[Before-and-after change data]
*-*-*
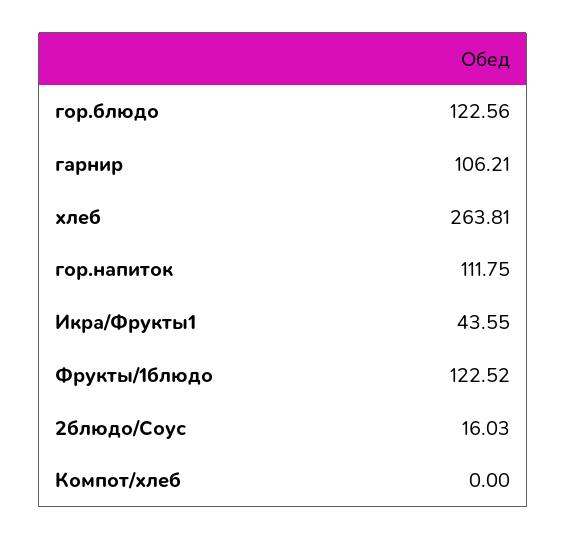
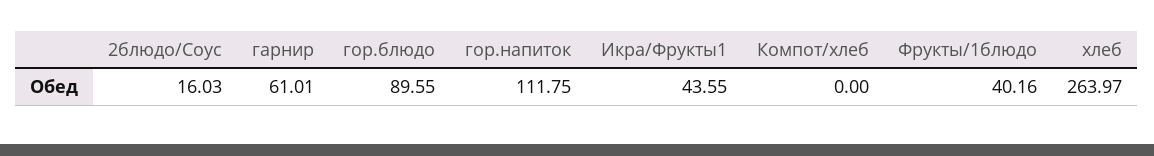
  {
-   "гор.блюдо": 122.56,
+   "гор.блюдо": 89.55,
-   "гарнир": 106.21,
+   "гарнир": 61.01,
-   "хлеб": 263.81,
+   "хлеб": 263.97,
    "гор.напиток": 111.75,
    "Икра/Фрукты1": 43.55,
-   "Фрукты/1блюдо": 122.52,
+   "Фрукты/1блюдо": 40.16,
    "2блюдо/Соус": 16.03,
    "Компот/хлеб": 0
  }

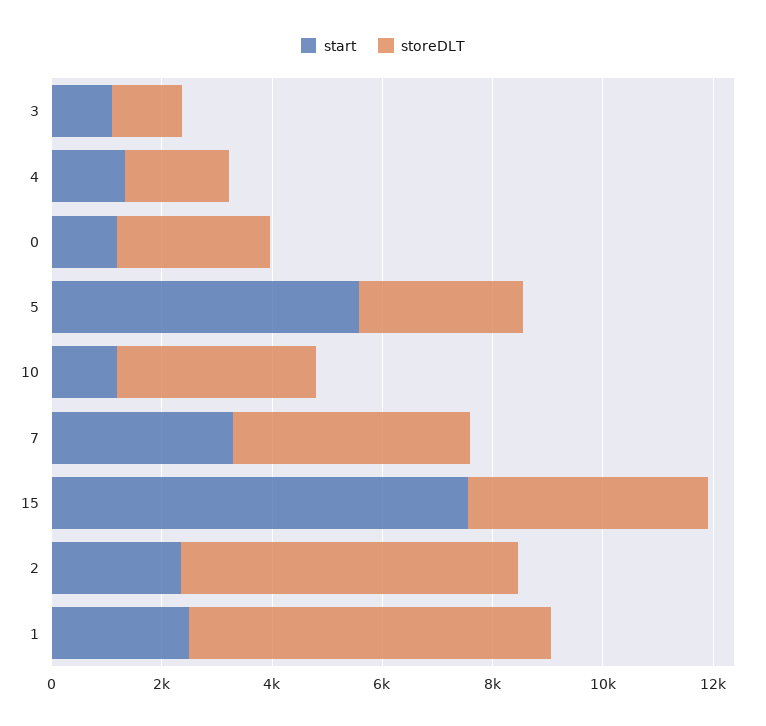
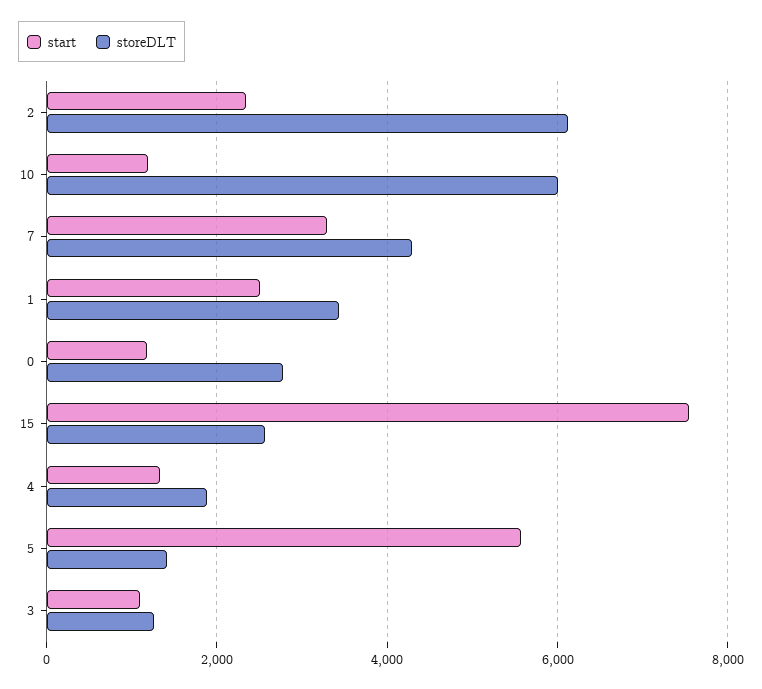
  {
    "start": {
      "3": 1000,
      "4": 1400,
      "0": 1200,
      "5": 5600,
      "10": 1200,
      "7": 3200,
      "15": 7600,
      "2": 2400,
      "1": 2600
    },
    "storeDLT": {
      "3": 1200,
      "4": 1800,
      "0": 2800,
-     "5": 3000,
+     "5": 1400,
-     "10": 3500,
+     "10": 6000,
      "7": 4200,
-     "15": 4500,
+     "15": 2600,
      "2": 6200,
-     "1": 6500
+     "1": 3400
    }
  }

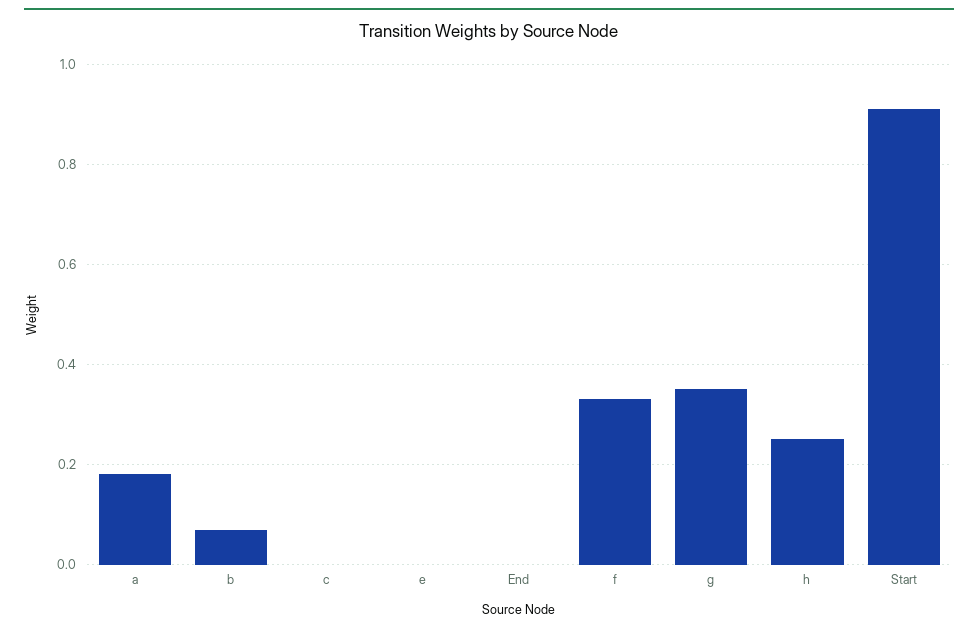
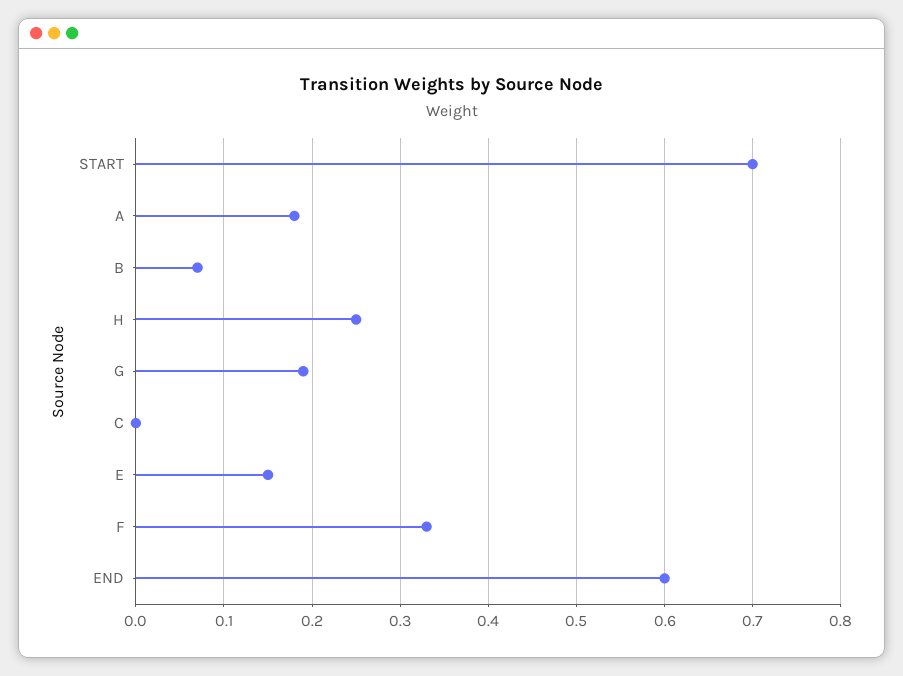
  {
    "a": 0.18,
    "b": 0.07,
    "c": 0,
-   "e": 0,
+   "e": 0.15,
-   "End": 0,
+   "End": 0.6,
    "f": 0.33,
-   "g": 0.35,
+   "g": 0.19,
    "h": 0.25,
-   "Start": 0.9
+   "Start": 0.7
  }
*-*-*
**What this task involves**:
What is needed is an exact copy of the entries above, with no images in it.

**Task result**:
  {
-   "гор.блюдо": 122.56,
+   "гор.блюдо": 89.55,
-   "гарнир": 106.21,
+   "гарнир": 61.01,
-   "хлеб": 263.81,
+   "хлеб": 263.97,
    "гор.напиток": 111.75,
    "Икра/Фрукты1": 43.55,
-   "Фрукты/1блюдо": 122.52,
+   "Фрукты/1блюдо": 40.16,
    "2блюдо/Соус": 16.03,
    "Компот/хлеб": 0
  }

  {
    "start": {
      "3": 1000,
      "4": 1400,
      "0": 1200,
      "5": 5600,
      "10": 1200,
      "7": 3200,
      "15": 7600,
      "2": 2400,
      "1": 2600
    },
    "storeDLT": {
      "3": 1200,
      "4": 1800,
      "0": 2800,
-     "5": 3000,
+     "5": 1400,
-     "10": 3500,
+     "10": 6000,
      "7": 4200,
-     "15": 4500,
+     "15": 2600,
      "2": 6200,
-     "1": 6500
+     "1": 3400
    }
  }

  {
    "a": 0.18,
    "b": 0.07,
    "c": 0,
-   "e": 0,
+   "e": 0.15,
-   "End": 0,
+   "End": 0.6,
    "f": 0.33,
-   "g": 0.35,
+   "g": 0.19,
    "h": 0.25,
-   "Start": 0.9
+   "Start": 0.7
  }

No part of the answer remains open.